Organisiert hatte diese Zusammenkunft ein Arbeitskreis, der sich nach einem von der kirchlichen und politischen Gemeinde organisierten Treffen zum Aufbau einer Willkommenskultur gebildet hatte. Ziel ist es, die Menschen, die vor Krieg, Verfolgung und Armut geflohen sind, in der Gemeinde willkommen zu heißen, ihnen das Einleben mit kleinen Hilfen zu erleichtern und sie zu integrieren. Einige Bürger haben deshalb bereits Patenschaften für Flüchtlingsfamilien übernommen. Die Paten stehen bei Fragen als Ansprechpartner zur Seite und geben Alltagstipps.

Sie waren am Sonnabend ebenso dabei wie Bürgermeister Ralf Spille. „Die ersten Schritte in einem neuen Land und hier bei uns in der Gemeinde sind sicherlich nicht ganz einfach“, sagte er eingangs. „Dokumente ausfüllen, Genehmigungen beantragen und viele andere Dinge kosten Zeit und Mühe – vor allem dann, wenn man eine Sprache noch nicht so gut beherrscht. Das wissen wir und möchten helfen.“ Deshalb freue er sich, dass es jetzt eine Gruppe von Menschen gibt, die sich den Flüchtlingen annehmen.

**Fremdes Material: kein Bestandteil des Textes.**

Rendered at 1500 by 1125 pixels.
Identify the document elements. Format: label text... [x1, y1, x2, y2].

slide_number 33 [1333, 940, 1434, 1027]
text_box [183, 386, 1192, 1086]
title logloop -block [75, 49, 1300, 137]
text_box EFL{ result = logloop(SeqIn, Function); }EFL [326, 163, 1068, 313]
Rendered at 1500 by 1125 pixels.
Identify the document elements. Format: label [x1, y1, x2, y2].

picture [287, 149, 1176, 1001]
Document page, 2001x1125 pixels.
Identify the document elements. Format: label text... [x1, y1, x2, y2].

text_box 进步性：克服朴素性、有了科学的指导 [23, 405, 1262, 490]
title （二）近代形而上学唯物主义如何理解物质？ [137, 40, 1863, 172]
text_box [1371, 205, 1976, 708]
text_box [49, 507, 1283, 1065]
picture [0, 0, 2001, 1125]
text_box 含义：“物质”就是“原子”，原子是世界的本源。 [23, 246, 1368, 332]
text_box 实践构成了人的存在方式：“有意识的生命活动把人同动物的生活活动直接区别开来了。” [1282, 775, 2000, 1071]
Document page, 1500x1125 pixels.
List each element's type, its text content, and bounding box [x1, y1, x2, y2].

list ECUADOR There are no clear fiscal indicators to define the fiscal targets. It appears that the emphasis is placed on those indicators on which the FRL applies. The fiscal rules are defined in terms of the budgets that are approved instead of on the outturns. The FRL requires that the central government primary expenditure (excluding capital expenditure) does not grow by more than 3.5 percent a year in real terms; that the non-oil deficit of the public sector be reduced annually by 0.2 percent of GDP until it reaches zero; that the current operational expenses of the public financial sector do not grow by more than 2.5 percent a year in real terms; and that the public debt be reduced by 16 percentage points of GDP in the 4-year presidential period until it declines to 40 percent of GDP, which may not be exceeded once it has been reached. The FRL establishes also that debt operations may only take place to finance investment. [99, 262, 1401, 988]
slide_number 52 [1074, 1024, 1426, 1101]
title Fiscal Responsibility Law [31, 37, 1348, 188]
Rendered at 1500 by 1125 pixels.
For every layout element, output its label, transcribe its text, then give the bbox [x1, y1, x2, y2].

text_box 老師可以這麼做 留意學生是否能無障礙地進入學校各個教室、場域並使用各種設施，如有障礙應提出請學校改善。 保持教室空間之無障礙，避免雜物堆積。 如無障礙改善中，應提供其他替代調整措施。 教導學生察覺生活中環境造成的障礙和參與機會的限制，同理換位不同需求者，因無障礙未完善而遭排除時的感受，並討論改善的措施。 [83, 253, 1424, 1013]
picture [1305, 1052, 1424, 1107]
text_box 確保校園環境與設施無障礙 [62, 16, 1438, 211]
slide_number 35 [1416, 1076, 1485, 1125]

Auch die Asylsuchenden selbst begrüßten das Treffen. Einer von ihnen war Faisal Ahsan aus Pakistan. Vor zweieinhalb Jahren kam er mit seiner Ehefrau Sama sowie seinen Kindern Ziad und Zavin in die Gemeinde. „Ich finde es hervorragend, wie wir hier aufgenommen werden“, meinte er. Das Treffen sei besonders für die Neuankömmlinge sinnvoll, um Barrieren zu überwinden. „Es sollte wiederholt werden“, sagte Ahsan, der wie andere Flüchtlinge auf einer Weltkarte zeigte, aus welchem Land er stammt und kurz über dieses informierte. Andere berichteten mittels eines Dolmetschers, wie sie nach Deutschland gelangten. „Die meisten sind froh, jetzt hier zu sein“, war der Eindruck von Pastorin Susanne Schymanitz.

Manfred Rose, Pastor im Ruhestand, erinnerte an die Flüchtlingswelle in den 1990er-Jahren sowie an die damalige Initiativgruppe. Nun müssten erneut strukturierte Hilfen organisiert werden. Das Begegnungstreffen sei nach der Sammlung im März ein weiterer Schritt. Es soll in einigen Wochen noch einmal wiederholt werden.

Wie viele Flüchtlinge dann in der Gemeinde leben, ob neue hinzugekommen sind oder auch derzeitige abgeschoben wurden, ist ungewiss. „Momentan haben wir zwar unser zahlenmäßiges Soll erfüllt“, sagte Spille mit Blick auf die Neuaufnahme. Ein Ende der Flüchtlingswelle sei allerdings nicht abzusehen. Um die derzeitigen Asylsuchenden aufnehmen zu können, hat die Gemeinde zusätzlich zu den Unterkünften im Haus Diers in Neerstedt sowie im Brettorfer Bahnhofsgebäude vier Wohnungen in Brettorf, Neerstedt und Vossberg angemietet.